You were probably just inexperienced in coding. AI has completely bridged that gap. Someone with a 1000 hours coding experience has almost the same speed as someone with 10 hours of experience who gets stuck on syntax like you said.
In return, there is not much of mastery anymore. Being a craftsman is a deeply human desire that AI is destroying, not sure if this is a fun future to look forward to.
Lol, I have 42 years of experience in coding, of which 29 paid. I learned to program when I was 14 years old, studied computer science and went to work in IT. I'm 56 years old now and working as a tech lead.
> Being a craftsman is a deeply human desire that AI is destroying, not sure if this is a fun future to look forward to.

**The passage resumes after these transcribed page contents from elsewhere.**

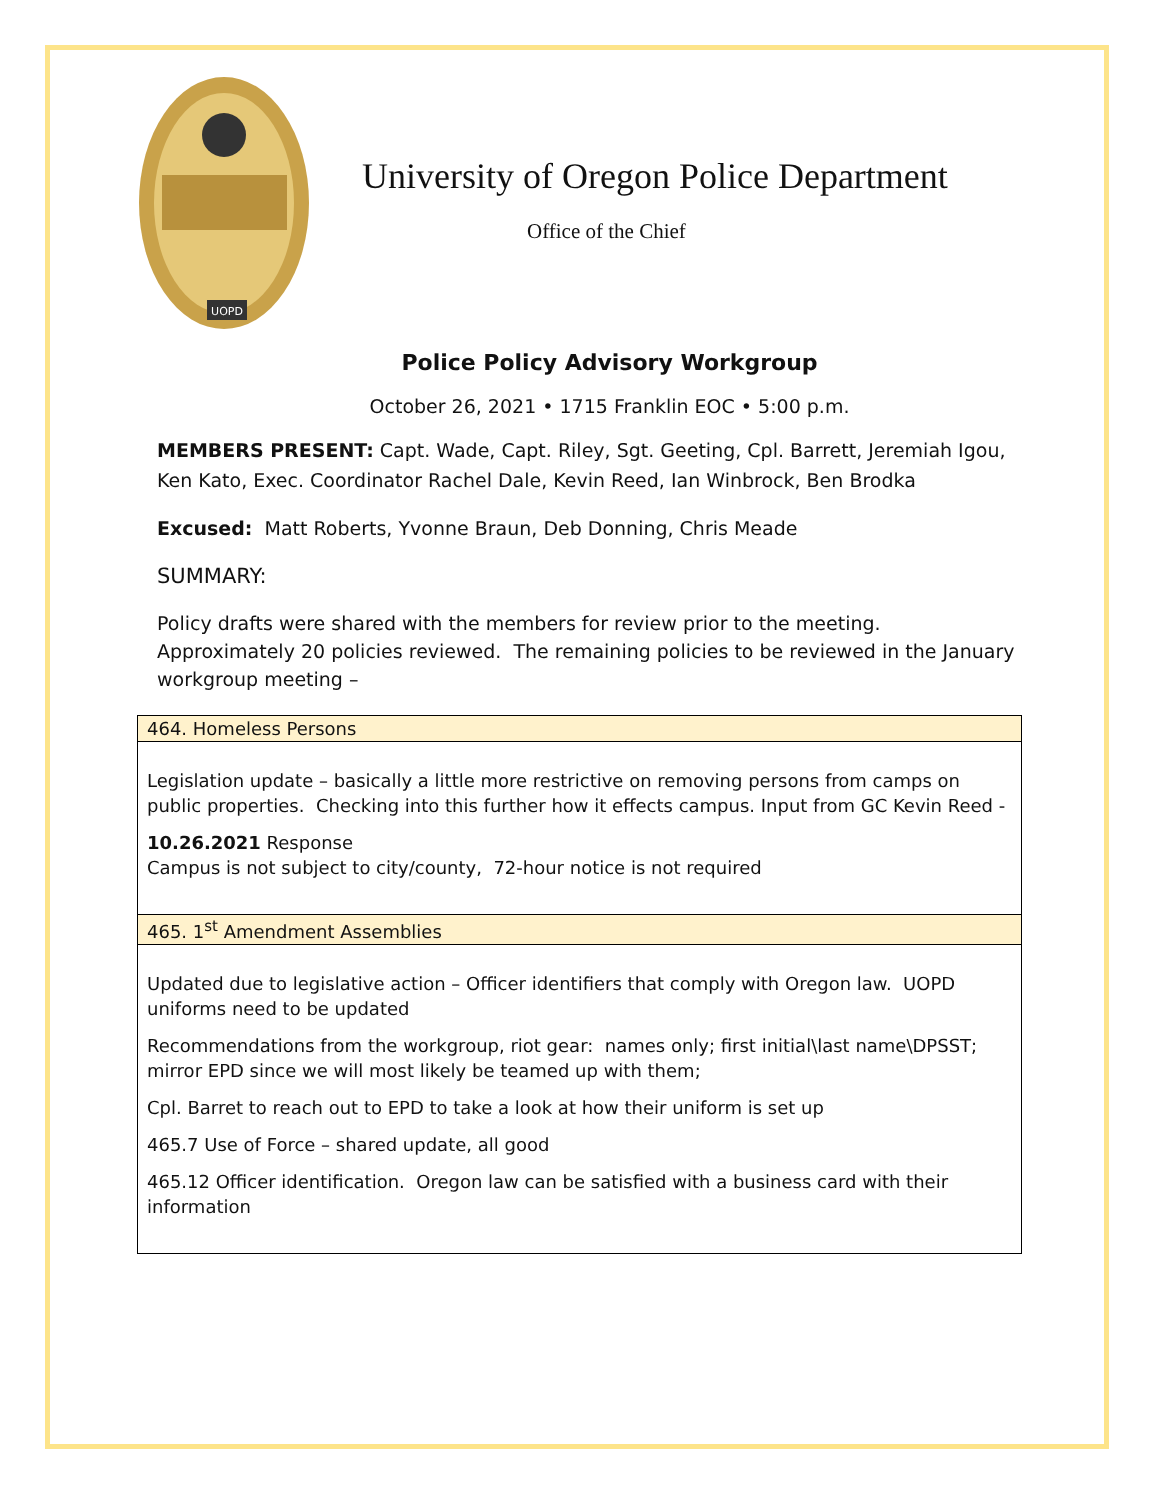UOPD
University of Oregon Police Department
Office of the Chief
Police Policy Advisory Workgroup
October 26, 2021 • 1715 Franklin EOC • 5:00 p.m.
MEMBERS PRESENT: Capt. Wade, Capt. Riley, Sgt. Geeting, Cpl. Barrett, Jeremiah Igou, Ken Kato, Exec. Coordinator Rachel Dale, Kevin Reed, Ian Winbrock, Ben Brodka
Excused: Matt Roberts, Yvonne Braun, Deb Donning, Chris Meade
SUMMARY:
Policy drafts were shared with the members for review prior to the meeting. Approximately 20 policies reviewed. The remaining policies to be reviewed in the January workgroup meeting –
| 464. Homeless Persons |
| --- |
| Legislation update – basically a little more restrictive on removing persons from camps on public properties. Checking into this further how it effects campus. Input from GC Kevin Reed - 10.26.2021 Response Campus is not subject to city/county, 72-hour notice is not required |
| 465. 1<sup>st</sup> Amendment Assemblies |
| Updated due to legislative action – Officer identifiers that comply with Oregon law. UOPD uniforms need to be updated Recommendations from the workgroup, riot gear: names only; first initial\last name\DPSST; mirror EPD since we will most likely be teamed up with them; Cpl. Barret to reach out to EPD to take a look at how their uniform is set up 465.7 Use of Force – shared update, all good 465.12 Officer identification. Oregon law can be satisfied with a business card with their information |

AI is giving me back the feeling I had when I first learned to program, when I was 14. At 14, I suddenly had a tool in my hands that was like an extension of my imagination. I could create tools, games and what not with it, this is what I loved. AI is that same tool on steroids. If what you like is creating things, AI lets you do it at 10 times the speed.
Sorry but is this a bot comment? (Not replying, asking other readers)
Lol I guess this is our future, we have to prove that we are not bots. How would I prove this to you?
He might have just used an AI translation tool.